The Story Behind Andy Warhol’s Flowers
A leader of the Pop Art movement, Andy Warhol is today remembered most prominently for his pioneering silkscreen prints, including his Campbell’s Soup Cans and Gold Marilyn Monroe, which came to define the accessible art movement in the Sixties. Warhol’s 1964 series Flowers, however, is a refreshing and surprising departure from the artists’ initial themes of pop culture and commercialism, and every spring, critics are reminded of the influence that his nature-focused work continues to have on the art world. Whereas today the Flowers series may seamlessly blend in with Warhol’s oeuvre, the subject matter was– at the time– a sharp departure for an artist known for primarily for his images of brands.
In the Flower prints, several blocks of color comprise the four flowers while a variant of gray outlines the bed of grass. The silkscreen process naturally lends itself to experimentation with respect to color and layering, and Warhol experimented with both, using different color schemes and painting the flowers a vibrant pink and orange in one print and all white in the next. In some of the prints, he deviates from the original template, creating shadows of multiple flowers through several silkscreen prints. Playful and inviting without being overbearing, Flowers was first exhibited in the Leo Castello gallery in New York in 1964.
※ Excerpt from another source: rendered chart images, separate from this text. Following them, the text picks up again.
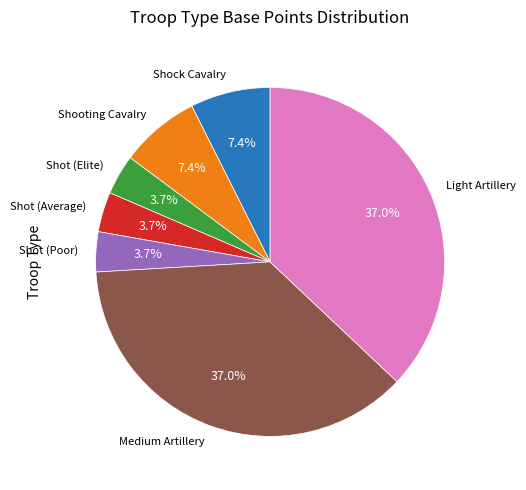

To the nearest percent, what percentage of the pie is Shock Cavalry?

7%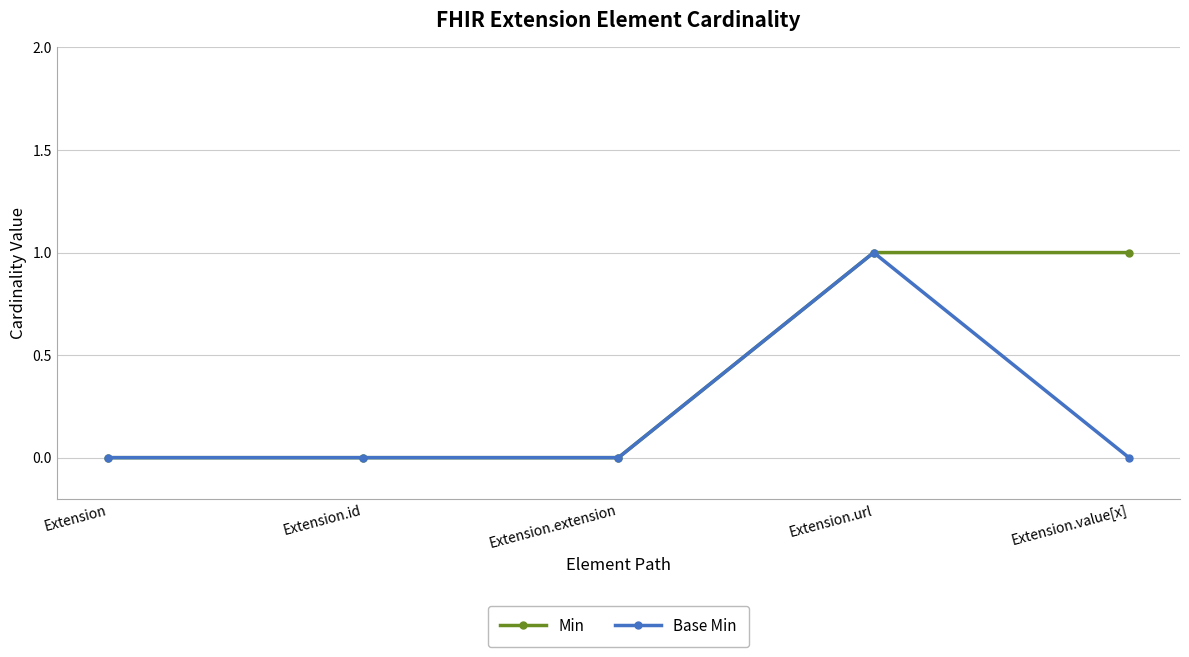

Which series has the largest total across all categories?

Min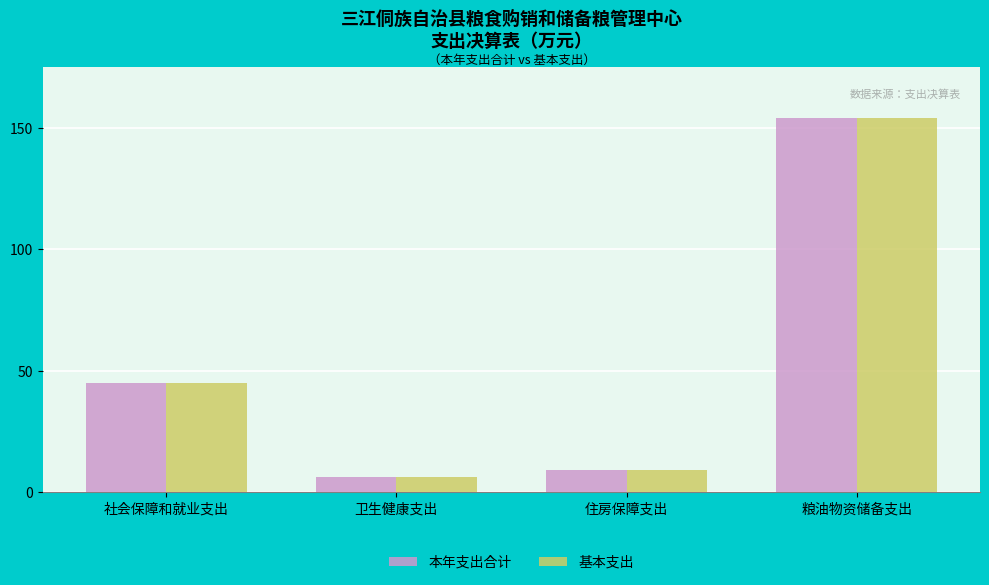

At which category is the sum across all series the highest?

粮油物资储备支出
Given Warhol’s previous work, his choice to depict flowers initially seems as though it would have been out of character. The project he created previous to this one was a series titled 13 Most Wanted Men, wherein he silkscreened the images of mug shots from the 1962 NYPD booklet. (He created the piece for that year’s New York Art Fair, but the exhibit was censored before it opened.)
Whereas today the Flowers series may seamlessly blend in with Warhol’s oeuvre, the subject matter was– at the time– a sharp departure for an artist known primarily for his images of brands.
At this point, one can imagine that the flowers, apolitical and removed from time and space, became an appealing subject. But rather than a direct encounter with nature itself, Warhol used a photograph of hibiscus blossoms he found in the 1964 issue of Modern Photography to create these prints. When Patricia Caulfield, the photographer of this image, found out, she brought suit against Warhol in 1966 for unauthorized use of her image. There is something ironic, almost comical about the fact that Warhol went into a lawsuit for using a simple image of flowers after years of replicating copyrighted product labels– as if in Warhol’s hands, even an unassuming subject could become embroiled in confrontation, politics, and the law.
Warhol’s interest in flowers spoke to his larger interest in cohering floral elements and fashion– a fascination that still persists in art and sartorial spheres of the modern era. Michael Lobel, who wrote an essay entitled In Transition: Warhol’s Flowers, once said that Flowers resonated with the 1960’s fashion set because they regarded the flowers’ simple shapes, bold patterns, and bright colors as promising fixtures of then-contemporary design.
At the time, Flowers was also a refreshing departure from Warhol’s prints addressing mass culture and brands. The instantly-recognizable Campbell’s Soup Can print is grounded in a particular time, place, and social class, but its popularity made it iconic. On the other hand, flowers themselves are iconic and timeless, untethered to a particular pop culture reference or idea. Indeed, the particular flower in Warhol’s prints is barely identifiable, and critics at the time were unable to name it, which was part of the intrigue. As Lobel points out: “In the New York Herald Tribune [the flowers] were identified as anemones, in the Village Voice as nasturtium, and in both Arts and Art News as pansies.”
Perhaps it is the tension between natural life and mechanical art that makes this series compelling even to this day. The silkscreen method was originally intended for commercial use, but Warhol was influenced by his first career in advertising and turned the process into his signature style. On the one hand, the flowers Warhol has chosen for this series are impersonal, their source being a photograph whose import was never identified. On the other hand, the prints encourage viewers to consider the playfulness of flowers with respect to their own simplicity, even when they can’t be identified.
Warhol has said, “My fascination with letting images repeat and repeat— or in film’s case, “run on”– manifests my belief that we spend much of our lives seeing without observing.” Though an interesting statement from an artist who did not observe directly from nature but from photographs, this series– in all its playfulness, vibrancy, and abstraction– causes us to reconsider the universal appeal of flowers each spring.
Twenty years after Flowers first went into print, Warhol returned to the subject with his Daisy series, which you’ll see an excerpt from above. These floral prints render one daisy with a much less photographic effect, though the results are equally compelling. While Daisy presents an even more simplified take on the garden through the lens of one of the world’s foremost pop artists, the motivation and concept behind Flowers remains unequivocal: these flowers are simple yet bold, vivacious yet relatable, and still universally celebrated by those in the art world and beyond.